## [EXERCISE DESCRIPTION]
Please check every line of the listing for "wiki" and copy each line where it is found.
━━ STUDY MATERIAL ━━
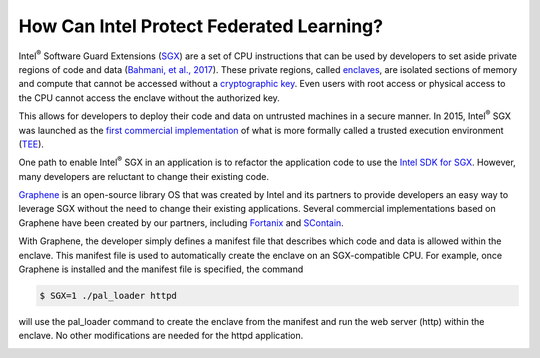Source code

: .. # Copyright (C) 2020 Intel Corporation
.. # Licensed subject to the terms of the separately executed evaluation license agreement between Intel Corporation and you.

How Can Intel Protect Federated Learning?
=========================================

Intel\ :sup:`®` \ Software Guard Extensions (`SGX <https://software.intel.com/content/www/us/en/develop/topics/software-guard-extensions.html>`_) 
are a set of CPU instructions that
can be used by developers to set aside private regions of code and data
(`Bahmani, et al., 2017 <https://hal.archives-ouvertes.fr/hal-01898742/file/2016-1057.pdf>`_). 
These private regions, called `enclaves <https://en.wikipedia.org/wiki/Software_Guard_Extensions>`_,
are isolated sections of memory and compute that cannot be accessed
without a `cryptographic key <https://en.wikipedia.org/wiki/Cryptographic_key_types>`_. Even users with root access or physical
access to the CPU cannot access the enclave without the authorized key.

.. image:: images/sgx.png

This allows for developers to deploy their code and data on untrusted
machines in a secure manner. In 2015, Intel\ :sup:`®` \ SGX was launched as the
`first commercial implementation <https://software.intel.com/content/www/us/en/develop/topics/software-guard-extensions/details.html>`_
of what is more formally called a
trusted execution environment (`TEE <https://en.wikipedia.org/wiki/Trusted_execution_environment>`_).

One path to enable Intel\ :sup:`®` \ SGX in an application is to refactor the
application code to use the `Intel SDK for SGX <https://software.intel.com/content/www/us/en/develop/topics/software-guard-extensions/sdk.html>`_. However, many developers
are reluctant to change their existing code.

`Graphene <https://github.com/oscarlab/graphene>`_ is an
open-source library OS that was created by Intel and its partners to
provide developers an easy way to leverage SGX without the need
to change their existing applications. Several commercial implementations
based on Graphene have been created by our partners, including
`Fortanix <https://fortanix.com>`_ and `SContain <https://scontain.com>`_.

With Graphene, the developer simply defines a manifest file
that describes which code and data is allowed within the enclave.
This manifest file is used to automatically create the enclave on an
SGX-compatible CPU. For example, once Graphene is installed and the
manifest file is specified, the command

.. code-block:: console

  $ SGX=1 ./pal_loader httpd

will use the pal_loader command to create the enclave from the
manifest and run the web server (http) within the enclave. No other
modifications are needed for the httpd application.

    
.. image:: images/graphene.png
━━━
## [RESULT BELOW]
These private regions, called `enclaves <https://en.wikipedia.org/wiki/Software_Guard_Extensions>`_,
without a `cryptographic key <https://en.wikipedia.org/wiki/Cryptographic_key_types>`_. Even users with root access or physical
trusted execution environment (`TEE <https://en.wikipedia.org/wiki/Trusted_execution_environment>`_).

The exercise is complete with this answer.